- [Actions to take]:
1. In the article on the health service district board meeting, how much positive cash flow did Pagosa Mountain Hospital net in April?
2. Write the next part of the article on the health service district board meeting, picking up after its last sentence.

The Upper San Juan Health Service District Board of Directors met in regular session Tuesday, spending a good deal of its time wading through another somewhat baffling Pagosa Mountain Hospital financial report. Regardless, indications suggest the facility is gaining financial ground.
District finance committee chair Karl Irons opened discussions by informing the board that the hospital collected approximately $430,000 in overall revenue in April. He said the amount exceeded projections by $5,000, which, after covering about $403,000 in monthly expenses, netted PMH roughly $27,000 in positive cash flow for the period.
The information seemed well received — particularly when March generated a record $482,000 in collections and May could top that. Nevertheless, a lengthy discussion ensued.
The debate centered on conflicting figures found in various PMH financial statements, primarily including the balance sheet and statement of income. For instance, the April 30 balance sheet reflects a current year net loss of $263,766, while the statement of income shows a year-to-date net loss of $266,858. Though the difference is only about $3,100, the numbers should, theoretically, match.
When asked what might cause the discrepancy, hospital director of financial reporting Julia White explained that the Dairyland hospital software system is an incredibly complex network that generates reports based on exact data entered into the system. When staff coding or data-entry errors occur, which by virtue of system complexity are often inescapable, certain reports show one set of numbers, while others will reflect opposing figures. White believes that, as administrators and staff gain software familiarity, relative disparity will decrease.
Though the April 30 income statement — after considering all net patient revenue and non-operating income, less all operating and non-operating expenses — indicates a year-to-date revenue shortfall of $266,858, hospital CEO Brad Cochennet says it’s just a snapshot in time. Because January through April is the slowest time of year, he fully expects hospital collections to increase over the succeeding eight months, thus finishing the year with a cash surplus of about $400,000.

- [Records]:
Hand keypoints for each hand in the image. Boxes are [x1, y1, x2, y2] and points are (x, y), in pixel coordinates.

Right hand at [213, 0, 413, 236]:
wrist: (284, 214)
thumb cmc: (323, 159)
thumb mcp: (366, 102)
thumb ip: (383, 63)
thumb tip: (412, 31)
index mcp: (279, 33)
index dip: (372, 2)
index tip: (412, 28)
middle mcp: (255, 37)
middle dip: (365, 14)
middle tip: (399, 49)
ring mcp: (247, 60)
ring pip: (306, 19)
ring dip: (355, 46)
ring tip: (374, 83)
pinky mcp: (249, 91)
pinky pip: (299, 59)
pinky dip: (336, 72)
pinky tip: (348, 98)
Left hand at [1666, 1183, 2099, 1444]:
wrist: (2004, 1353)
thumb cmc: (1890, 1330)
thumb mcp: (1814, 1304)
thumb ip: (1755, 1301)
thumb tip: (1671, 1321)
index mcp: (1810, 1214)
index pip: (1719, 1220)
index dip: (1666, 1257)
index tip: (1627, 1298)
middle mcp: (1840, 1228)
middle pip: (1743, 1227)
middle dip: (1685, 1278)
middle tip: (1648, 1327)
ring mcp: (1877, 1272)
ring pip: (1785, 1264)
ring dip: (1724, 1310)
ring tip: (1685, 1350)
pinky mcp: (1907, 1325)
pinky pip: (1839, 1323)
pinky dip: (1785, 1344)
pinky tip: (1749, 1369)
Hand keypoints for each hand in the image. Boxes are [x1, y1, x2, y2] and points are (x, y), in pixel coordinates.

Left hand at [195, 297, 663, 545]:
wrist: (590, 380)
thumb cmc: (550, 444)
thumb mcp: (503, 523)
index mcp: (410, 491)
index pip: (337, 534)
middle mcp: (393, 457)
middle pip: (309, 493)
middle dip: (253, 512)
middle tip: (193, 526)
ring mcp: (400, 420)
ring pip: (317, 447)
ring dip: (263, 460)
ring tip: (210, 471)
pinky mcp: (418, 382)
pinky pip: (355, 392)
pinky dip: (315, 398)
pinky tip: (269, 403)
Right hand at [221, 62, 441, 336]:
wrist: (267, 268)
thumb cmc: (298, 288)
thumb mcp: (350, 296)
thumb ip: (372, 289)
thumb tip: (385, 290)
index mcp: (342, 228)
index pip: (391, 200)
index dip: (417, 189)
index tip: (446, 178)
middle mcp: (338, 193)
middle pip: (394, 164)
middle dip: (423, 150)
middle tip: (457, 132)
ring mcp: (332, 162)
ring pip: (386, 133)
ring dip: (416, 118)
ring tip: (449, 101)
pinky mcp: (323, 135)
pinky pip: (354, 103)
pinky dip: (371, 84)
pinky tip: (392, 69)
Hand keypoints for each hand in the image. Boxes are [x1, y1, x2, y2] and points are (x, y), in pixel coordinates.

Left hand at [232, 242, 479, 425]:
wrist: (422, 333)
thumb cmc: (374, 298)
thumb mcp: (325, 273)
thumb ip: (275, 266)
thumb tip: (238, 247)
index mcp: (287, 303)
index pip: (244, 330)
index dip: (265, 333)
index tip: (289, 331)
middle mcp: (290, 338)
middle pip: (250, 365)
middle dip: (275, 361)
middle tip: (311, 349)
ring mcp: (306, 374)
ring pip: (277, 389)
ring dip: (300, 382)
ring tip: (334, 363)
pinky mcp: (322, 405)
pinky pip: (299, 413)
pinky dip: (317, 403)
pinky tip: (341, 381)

- [Answers for the exercise]:
1. Roughly $27,000.

2.
Both Cochennet and White are confident that the next four months will be the busiest time of year, and the best opportunity to make up lost ground.
With the temporary help of outside financial consultants, the hospital business office is now current in its customer billing, and fewer mistakes are leading to higher (and faster) Medicare and Medicaid reimbursement.
Meanwhile, staff continues work toward collecting older accounts receivable, which invariably fell behind as PMH slowly established insurance contracts, and gradually moved from an acute care facility to a critical access hospital. Too, White said regular follow-up on current accounts (less than 60 days past due) is producing more timely turnaround.
At Tuesday’s meeting, despite an April 30 income statement suggesting the hospital is losing money, Cochennet and White pointed to a number of operational areas that show promise. Among them, the emergency room, lab and “other” revenues actually exceeded the year-to-date budget. And, while ambulance and swing bed operations were not far off, the summer season should boost their numbers significantly. Only inpatient revenues fell well below budget, largely resulting in the current deficit.
All in all, Cochennet assured the board that the hospital now has positive cash flow, April billing was “clean and clear,” and receivables are declining. For a start-up hospital not 17 months old, PMH is apparently gaining financial ground.